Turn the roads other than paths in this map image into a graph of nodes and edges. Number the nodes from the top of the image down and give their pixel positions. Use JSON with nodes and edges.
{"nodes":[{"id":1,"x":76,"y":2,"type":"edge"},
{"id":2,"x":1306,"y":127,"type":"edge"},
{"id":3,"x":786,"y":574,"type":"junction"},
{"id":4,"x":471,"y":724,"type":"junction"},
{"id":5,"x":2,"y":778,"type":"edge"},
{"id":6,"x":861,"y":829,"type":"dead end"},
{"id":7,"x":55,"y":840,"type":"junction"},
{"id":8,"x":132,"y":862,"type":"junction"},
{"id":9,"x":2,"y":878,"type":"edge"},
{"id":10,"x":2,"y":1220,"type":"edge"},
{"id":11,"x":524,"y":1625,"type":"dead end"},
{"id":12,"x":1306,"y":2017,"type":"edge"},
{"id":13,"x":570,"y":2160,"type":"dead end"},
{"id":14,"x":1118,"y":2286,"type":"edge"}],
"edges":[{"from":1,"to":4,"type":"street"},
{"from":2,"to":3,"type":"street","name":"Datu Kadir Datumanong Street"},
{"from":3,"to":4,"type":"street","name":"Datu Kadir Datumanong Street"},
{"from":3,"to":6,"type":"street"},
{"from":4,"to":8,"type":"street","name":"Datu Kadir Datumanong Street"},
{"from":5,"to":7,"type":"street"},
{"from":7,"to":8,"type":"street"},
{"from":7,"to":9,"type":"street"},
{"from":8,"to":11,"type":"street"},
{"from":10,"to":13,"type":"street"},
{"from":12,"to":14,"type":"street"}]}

******

YOUR INSTRUCTIONS = Reproduce the material in full. Keep it identical to the original.

REPLY =
Turn the roads other than paths in this map image into a graph of nodes and edges. Number the nodes from the top of the image down and give their pixel positions. Use JSON with nodes and edges.
{"nodes":[{"id":1,"x":76,"y":2,"type":"edge"},
{"id":2,"x":1306,"y":127,"type":"edge"},
{"id":3,"x":786,"y":574,"type":"junction"},
{"id":4,"x":471,"y":724,"type":"junction"},
{"id":5,"x":2,"y":778,"type":"edge"},
{"id":6,"x":861,"y":829,"type":"dead end"},
{"id":7,"x":55,"y":840,"type":"junction"},
{"id":8,"x":132,"y":862,"type":"junction"},
{"id":9,"x":2,"y":878,"type":"edge"},
{"id":10,"x":2,"y":1220,"type":"edge"},
{"id":11,"x":524,"y":1625,"type":"dead end"},
{"id":12,"x":1306,"y":2017,"type":"edge"},
{"id":13,"x":570,"y":2160,"type":"dead end"},
{"id":14,"x":1118,"y":2286,"type":"edge"}],
"edges":[{"from":1,"to":4,"type":"street"},
{"from":2,"to":3,"type":"street","name":"Datu Kadir Datumanong Street"},
{"from":3,"to":4,"type":"street","name":"Datu Kadir Datumanong Street"},
{"from":3,"to":6,"type":"street"},
{"from":4,"to":8,"type":"street","name":"Datu Kadir Datumanong Street"},
{"from":5,"to":7,"type":"street"},
{"from":7,"to":8,"type":"street"},
{"from":7,"to":9,"type":"street"},
{"from":8,"to":11,"type":"street"},
{"from":10,"to":13,"type":"street"},
{"from":12,"to":14,"type":"street"}]}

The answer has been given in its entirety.